» **Directions for this task**
Where the word "opens" shows up in a line below, that line is counted. State how many lines are counted, without any other words.
• • • • •
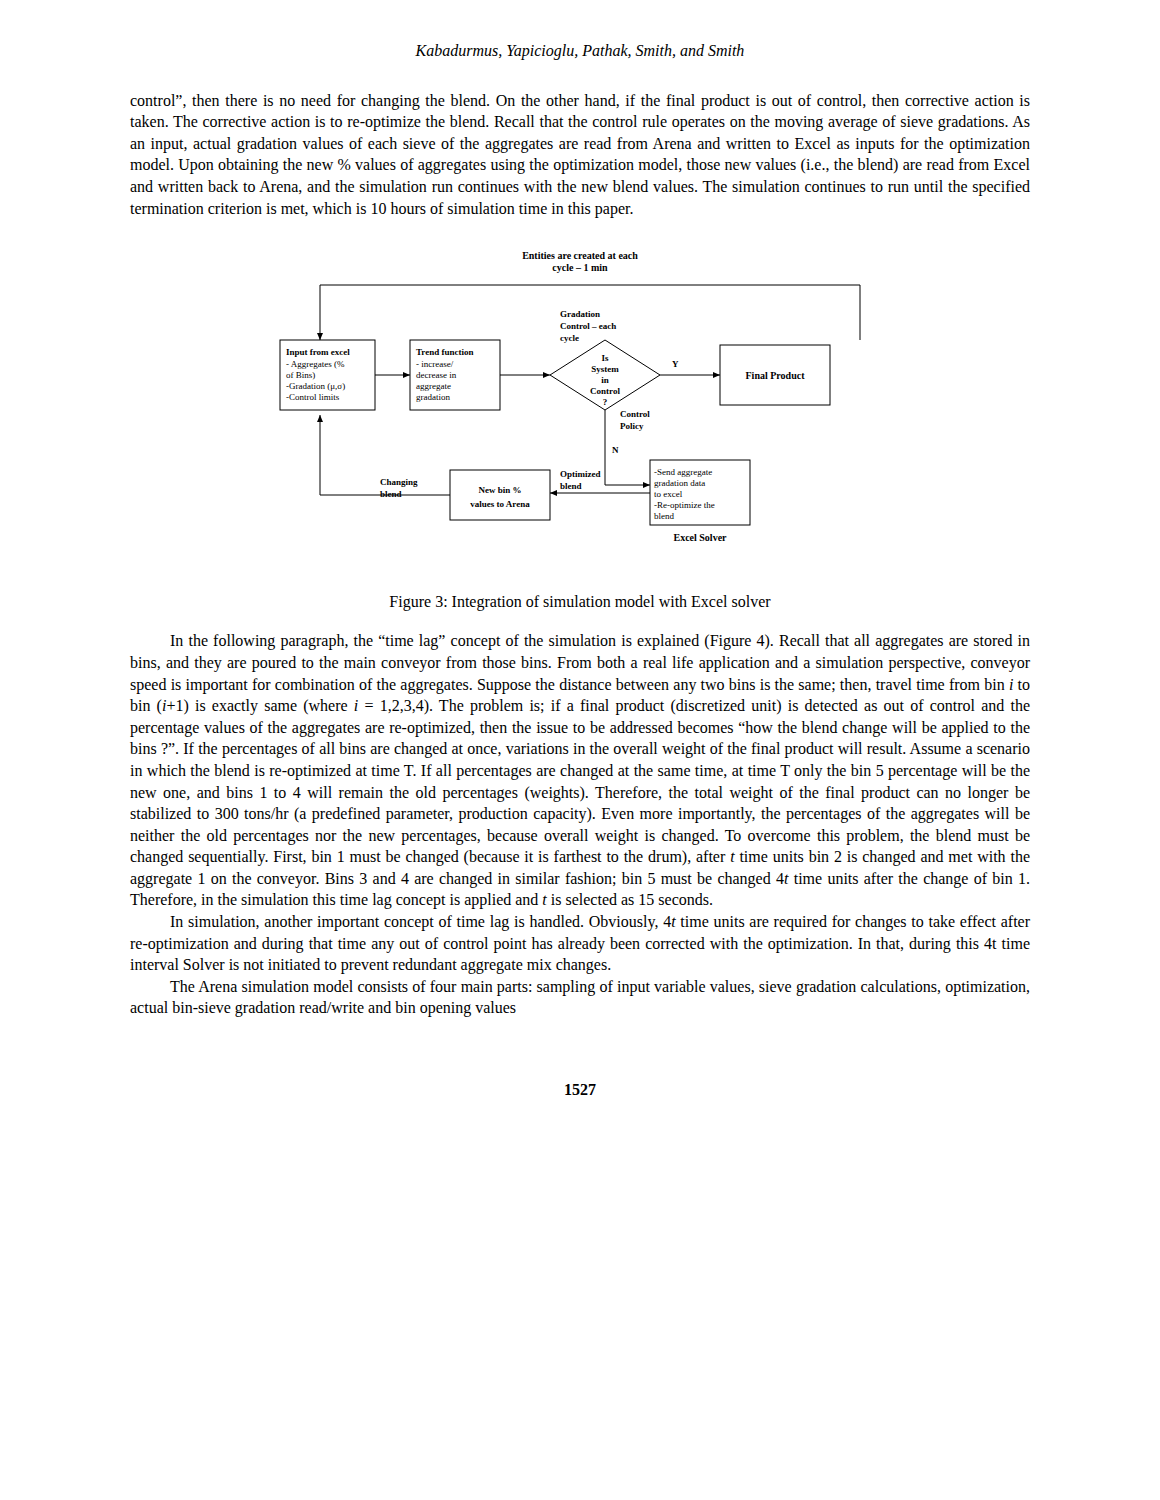Kabadurmus, Yapicioglu, Pathak, Smith, and Smith
control”, then there is no need for changing the blend. On the other hand, if the final product is out of control, then corrective action is taken. The corrective action is to re-optimize the blend. Recall that the control rule operates on the moving average of sieve gradations. As an input, actual gradation values of each sieve of the aggregates are read from Arena and written to Excel as inputs for the optimization model. Upon obtaining the new % values of aggregates using the optimization model, those new values (i.e., the blend) are read from Excel and written back to Arena, and the simulation run continues with the new blend values. The simulation continues to run until the specified termination criterion is met, which is 10 hours of simulation time in this paper.
Entities are created at each cycle – 1 min Input from excel - Aggregates (% of Bins) -Gradation (μ,σ) -Control limits Trend function - increase/ decrease in aggregate gradation Gradation Control – each cycle Is System in Control ? Y Final Product Control Policy N -Send aggregate gradation data to excel -Re-optimize the blend Excel Solver Optimized blend New bin % values to Arena Changing blend
Figure 3: Integration of simulation model with Excel solver
In the following paragraph, the “time lag” concept of the simulation is explained (Figure 4). Recall that all aggregates are stored in bins, and they are poured to the main conveyor from those bins. From both a real life application and a simulation perspective, conveyor speed is important for combination of the aggregates. Suppose the distance between any two bins is the same; then, travel time from bin i to bin (i+1) is exactly same (where i = 1,2,3,4). The problem is; if a final product (discretized unit) is detected as out of control and the percentage values of the aggregates are re-optimized, then the issue to be addressed becomes “how the blend change will be applied to the bins ?”. If the percentages of all bins are changed at once, variations in the overall weight of the final product will result. Assume a scenario in which the blend is re-optimized at time T. If all percentages are changed at the same time, at time T only the bin 5 percentage will be the new one, and bins 1 to 4 will remain the old percentages (weights). Therefore, the total weight of the final product can no longer be stabilized to 300 tons/hr (a predefined parameter, production capacity). Even more importantly, the percentages of the aggregates will be neither the old percentages nor the new percentages, because overall weight is changed. To overcome this problem, the blend must be changed sequentially. First, bin 1 must be changed (because it is farthest to the drum), after t time units bin 2 is changed and met with the aggregate 1 on the conveyor. Bins 3 and 4 are changed in similar fashion; bin 5 must be changed 4t time units after the change of bin 1. Therefore, in the simulation this time lag concept is applied and t is selected as 15 seconds.
In simulation, another important concept of time lag is handled. Obviously, 4t time units are required for changes to take effect after re-optimization and during that time any out of control point has already been corrected with the optimization. In that, during this 4t time interval Solver is not initiated to prevent redundant aggregate mix changes.
The Arena simulation model consists of four main parts: sampling of input variable values, sieve gradation calculations, optimization, actual bin-sieve gradation read/write and bin opening values
1527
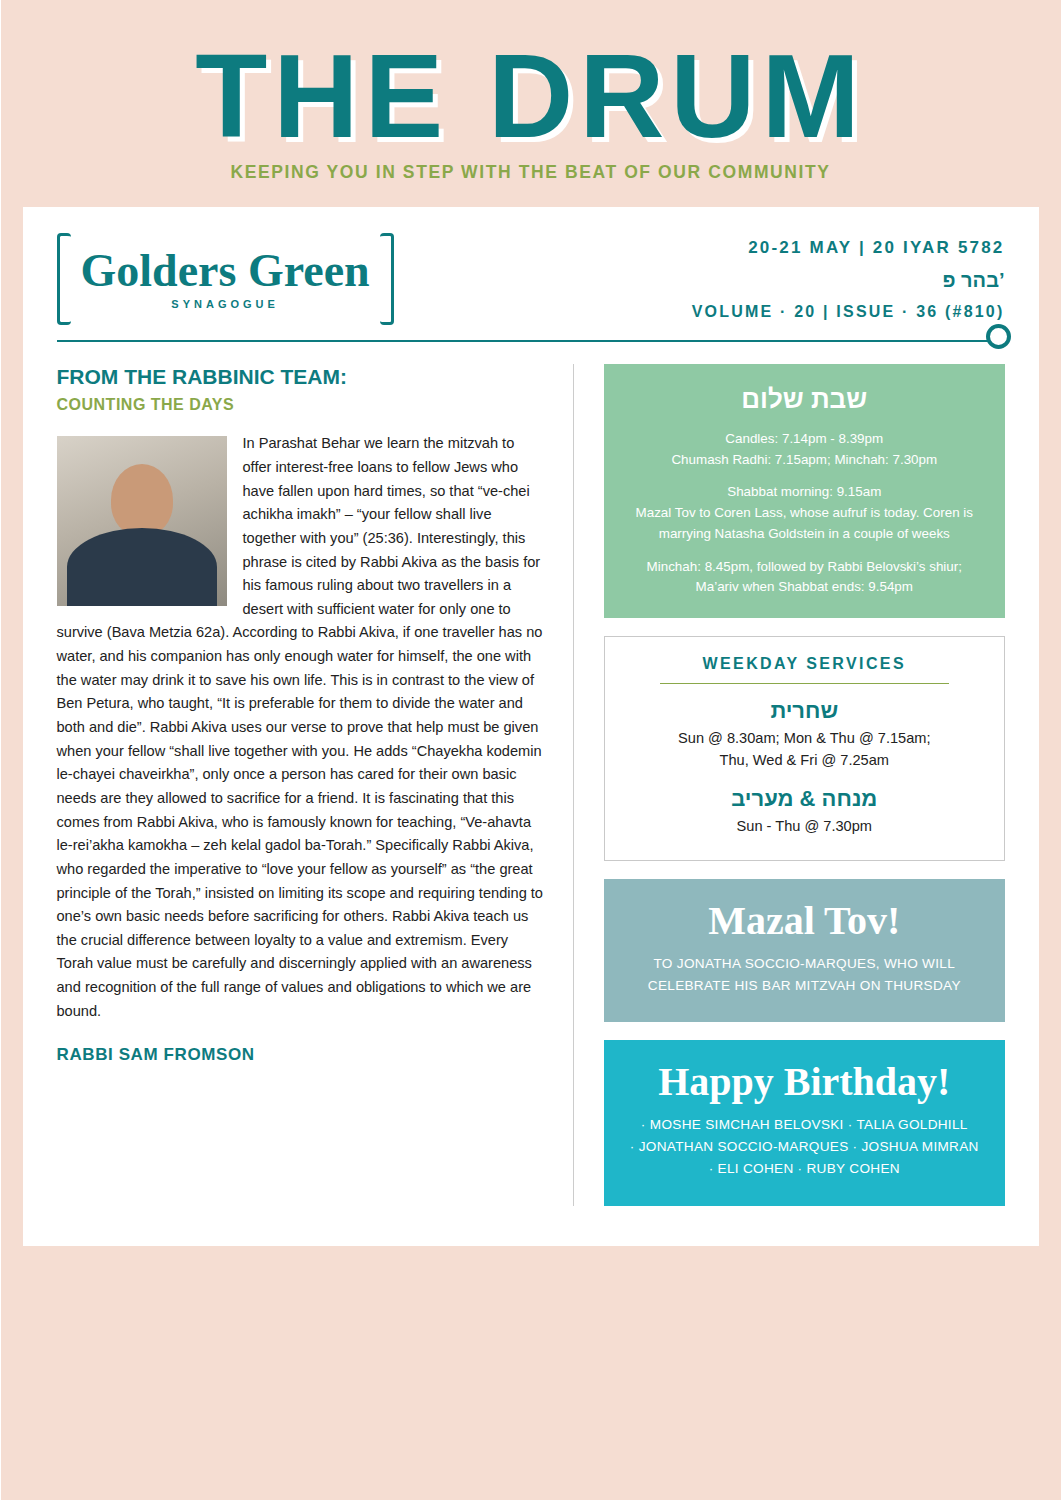THE DRUM
KEEPING YOU IN STEP WITH THE BEAT OF OUR COMMUNITY
Golders Green
SYNAGOGUE
20-21 MAY | 20 IYAR 5782
בהר פ’
VOLUME · 20 | ISSUE · 36 (#810)
FROM THE RABBINIC TEAM:
COUNTING THE DAYS
In Parashat Behar we learn the mitzvah to offer interest-free loans to fellow Jews who have fallen upon hard times, so that “ve-chei achikha imakh” – “your fellow shall live together with you” (25:36). Interestingly, this phrase is cited by Rabbi Akiva as the basis for his famous ruling about two travellers in a desert with sufficient water for only one to survive (Bava Metzia 62a). According to Rabbi Akiva, if one traveller has no water, and his companion has only enough water for himself, the one with the water may drink it to save his own life. This is in contrast to the view of Ben Petura, who taught, “It is preferable for them to divide the water and both and die”. Rabbi Akiva uses our verse to prove that help must be given when your fellow “shall live together with you. He adds “Chayekha kodemin le-chayei chaveirkha”, only once a person has cared for their own basic needs are they allowed to sacrifice for a friend. It is fascinating that this comes from Rabbi Akiva, who is famously known for teaching, “Ve-ahavta le-rei’akha kamokha – zeh kelal gadol ba-Torah.” Specifically Rabbi Akiva, who regarded the imperative to “love your fellow as yourself” as “the great principle of the Torah,” insisted on limiting its scope and requiring tending to one’s own basic needs before sacrificing for others. Rabbi Akiva teach us the crucial difference between loyalty to a value and extremism. Every Torah value must be carefully and discerningly applied with an awareness and recognition of the full range of values and obligations to which we are bound.
RABBI SAM FROMSON
שבת שלום
Candles: 7.14pm - 8.39pm
Chumash Radhi: 7.15apm; Minchah: 7.30pm
Shabbat morning: 9.15am
Mazal Tov to Coren Lass, whose aufruf is today. Coren is marrying Natasha Goldstein in a couple of weeks
Minchah: 8.45pm, followed by Rabbi Belovski’s shiur;
Ma’ariv when Shabbat ends: 9.54pm
WEEKDAY SERVICES
שחרית
Sun @ 8.30am; Mon & Thu @ 7.15am;
Thu, Wed & Fri @ 7.25am
מנחה & מעריב
Sun - Thu @ 7.30pm
Mazal Tov!
TO JONATHA SOCCIO-MARQUES, WHO WILL CELEBRATE HIS BAR MITZVAH ON THURSDAY
Happy Birthday!
· MOSHE SIMCHAH BELOVSKI · TALIA GOLDHILL
· JONATHAN SOCCIO-MARQUES · JOSHUA MIMRAN
· ELI COHEN · RUBY COHEN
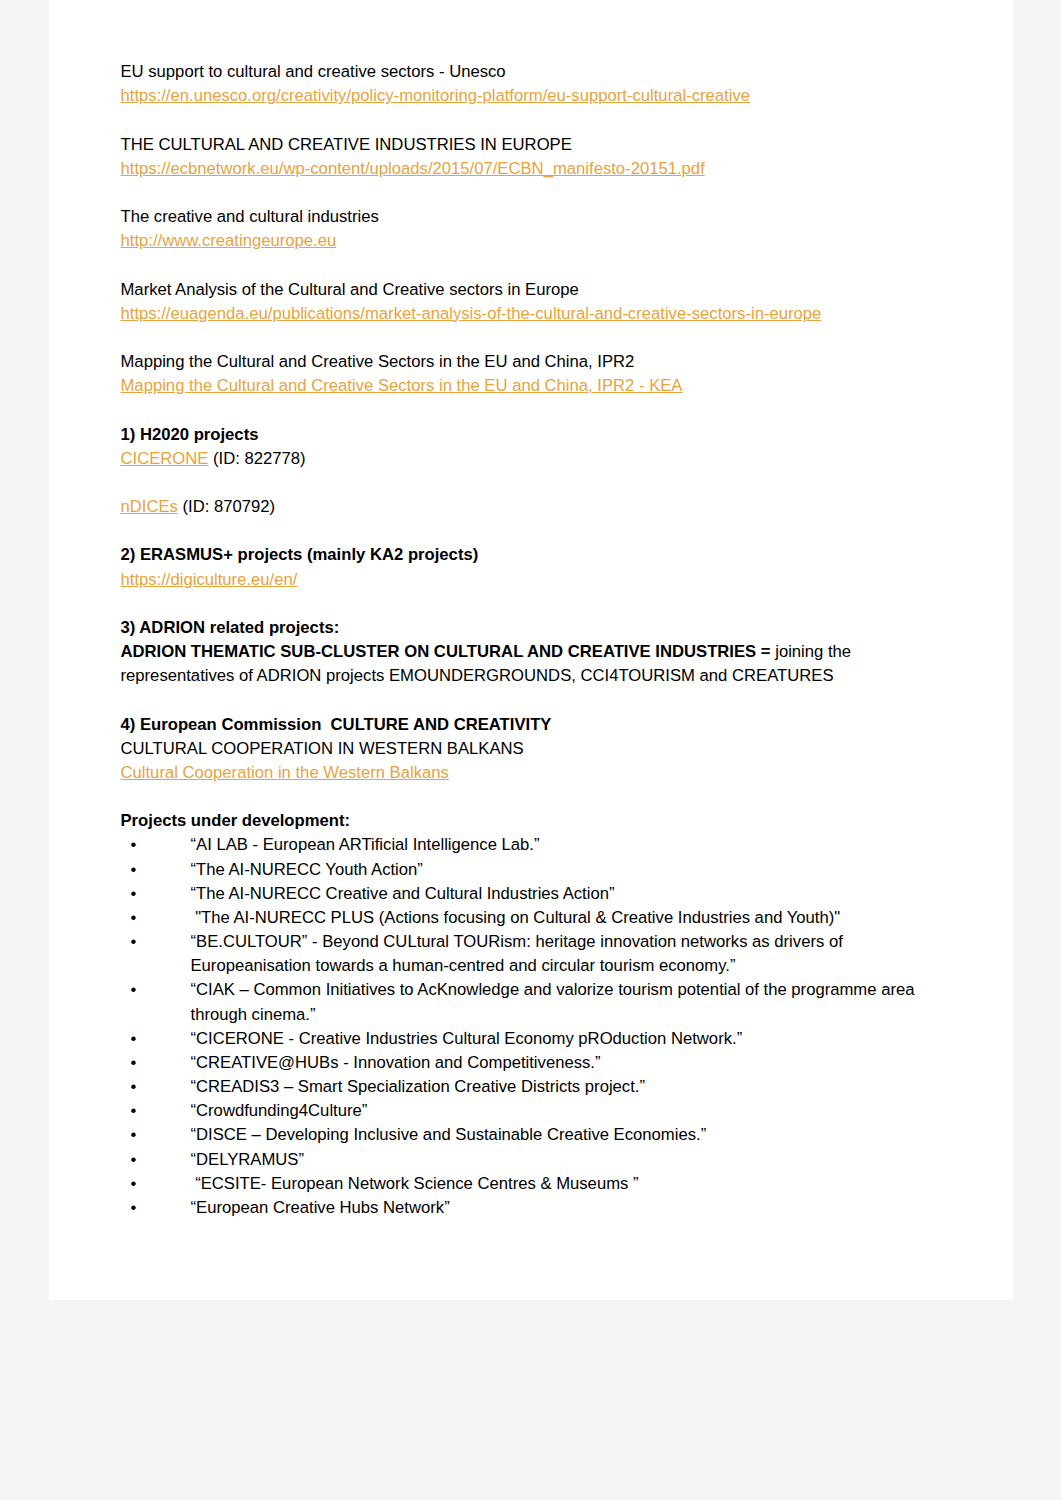EU support to cultural and creative sectors - Unesco
https://en.unesco.org/creativity/policy-monitoring-platform/eu-support-cultural-creative
THE CULTURAL AND CREATIVE INDUSTRIES IN EUROPE
https://ecbnetwork.eu/wp-content/uploads/2015/07/ECBN_manifesto-20151.pdf
The creative and cultural industries
http://www.creatingeurope.eu
Market Analysis of the Cultural and Creative sectors in Europe
https://euagenda.eu/publications/market-analysis-of-the-cultural-and-creative-sectors-in-europe
Mapping the Cultural and Creative Sectors in the EU and China, IPR2
Mapping the Cultural and Creative Sectors in the EU and China, IPR2 - KEA
1) H2020 projects
CICERONE (ID: 822778)
nDICEs (ID: 870792)
2) ERASMUS+ projects (mainly KA2 projects)
https://digiculture.eu/en/
3) ADRION related projects:
ADRION THEMATIC SUB-CLUSTER ON CULTURAL AND CREATIVE INDUSTRIES = joining the representatives of ADRION projects EMOUNDERGROUNDS, CCI4TOURISM and CREATURES
4) European Commission CULTURE AND CREATIVITY
CULTURAL COOPERATION IN WESTERN BALKANS
Cultural Cooperation in the Western Balkans
Projects under development:
“AI LAB - European ARTificial Intelligence Lab.”
“The AI-NURECC Youth Action”
“The AI-NURECC Creative and Cultural Industries Action”
"The AI-NURECC PLUS (Actions focusing on Cultural & Creative Industries and Youth)"
“BE.CULTOUR” - Beyond CULtural TOURism: heritage innovation networks as drivers of Europeanisation towards a human-centred and circular tourism economy.”
“CIAK – Common Initiatives to AcKnowledge and valorize tourism potential of the programme area through cinema.”
“CICERONE - Creative Industries Cultural Economy pROduction Network.”
“CREATIVE@HUBs - Innovation and Competitiveness.”
“CREADIS3 – Smart Specialization Creative Districts project.”
“Crowdfunding4Culture”
“DISCE – Developing Inclusive and Sustainable Creative Economies.”
“DELYRAMUS”
“ECSITE- European Network Science Centres & Museums ”
“European Creative Hubs Network”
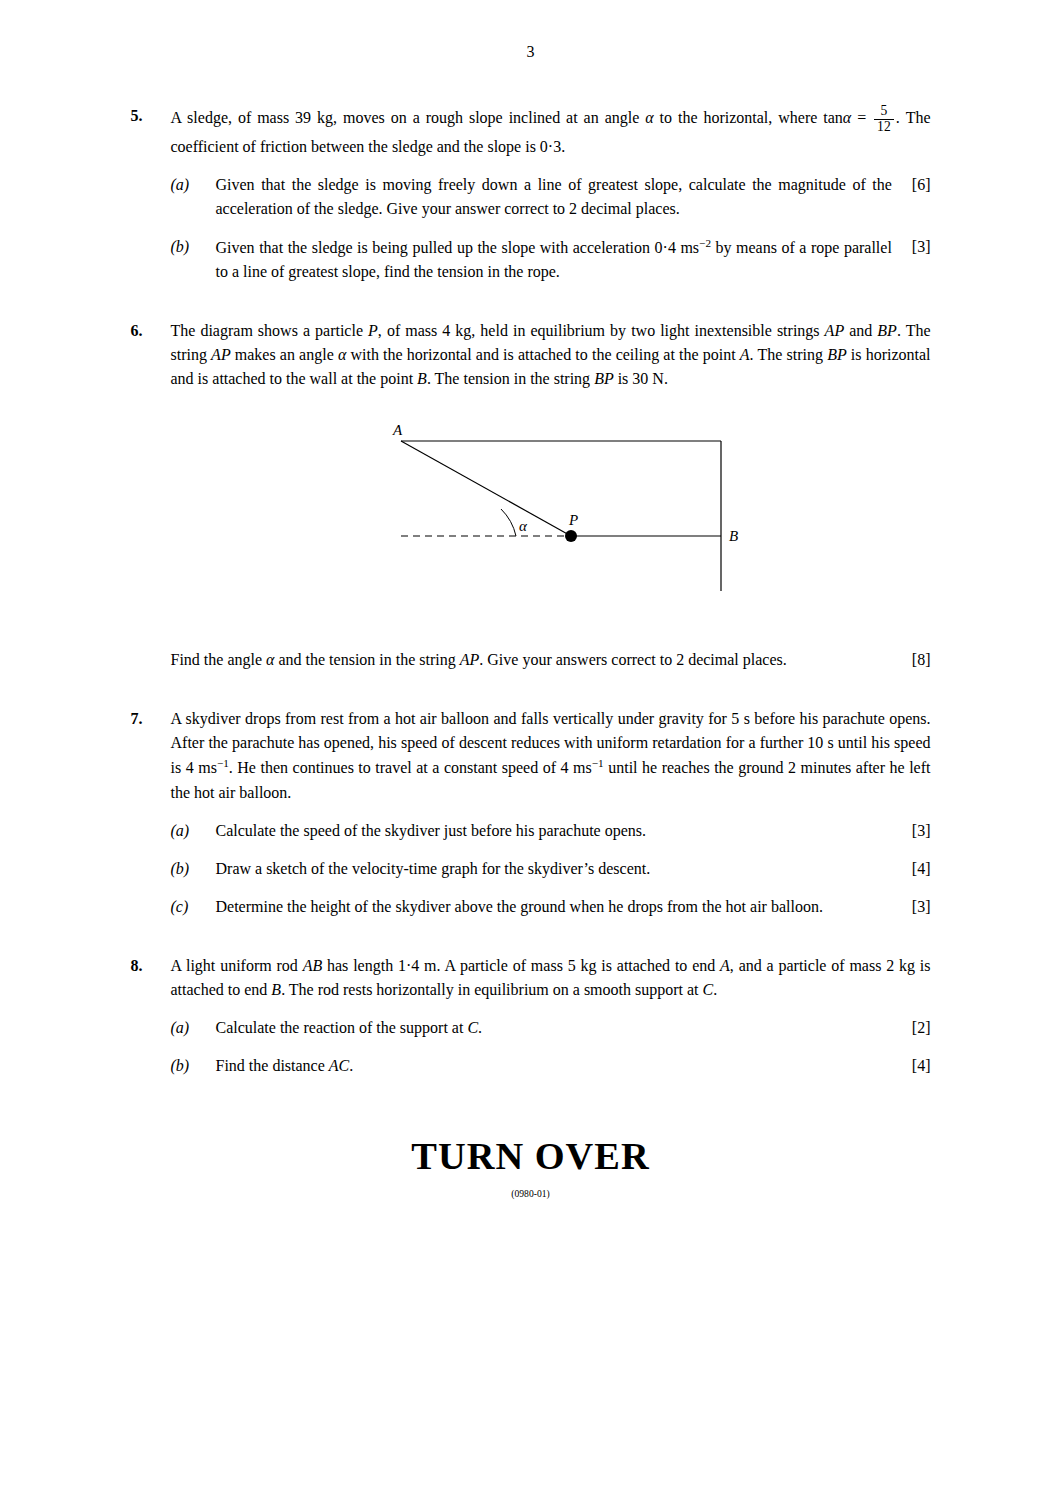3
5.
A sledge, of mass 39 kg, moves on a rough slope inclined at an angle α to the horizontal, where tanα = 512. The coefficient of friction between the sledge and the slope is 0·3.
(a)
[6] Given that the sledge is moving freely down a line of greatest slope, calculate the magnitude of the acceleration of the sledge. Give your answer correct to 2 decimal places.
(b)
[3] Given that the sledge is being pulled up the slope with acceleration 0·4 ms−2 by means of a rope parallel to a line of greatest slope, find the tension in the rope.
6.
The diagram shows a particle P, of mass 4 kg, held in equilibrium by two light inextensible strings AP and BP. The string AP makes an angle α with the horizontal and is attached to the ceiling at the point A. The string BP is horizontal and is attached to the wall at the point B. The tension in the string BP is 30 N.
A B P α
[8] Find the angle α and the tension in the string AP. Give your answers correct to 2 decimal places.
7.
A skydiver drops from rest from a hot air balloon and falls vertically under gravity for 5 s before his parachute opens. After the parachute has opened, his speed of descent reduces with uniform retardation for a further 10 s until his speed is 4 ms−1. He then continues to travel at a constant speed of 4 ms−1 until he reaches the ground 2 minutes after he left the hot air balloon.
(a)
[3] Calculate the speed of the skydiver just before his parachute opens.
(b)
[4] Draw a sketch of the velocity-time graph for the skydiver’s descent.
(c)
[3] Determine the height of the skydiver above the ground when he drops from the hot air balloon.
8.
A light uniform rod AB has length 1·4 m. A particle of mass 5 kg is attached to end A, and a particle of mass 2 kg is attached to end B. The rod rests horizontally in equilibrium on a smooth support at C.
(a)
[2] Calculate the reaction of the support at C.
(b)
[4] Find the distance AC.
TURN OVER
(0980-01)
• • • • •
» **Written response**
2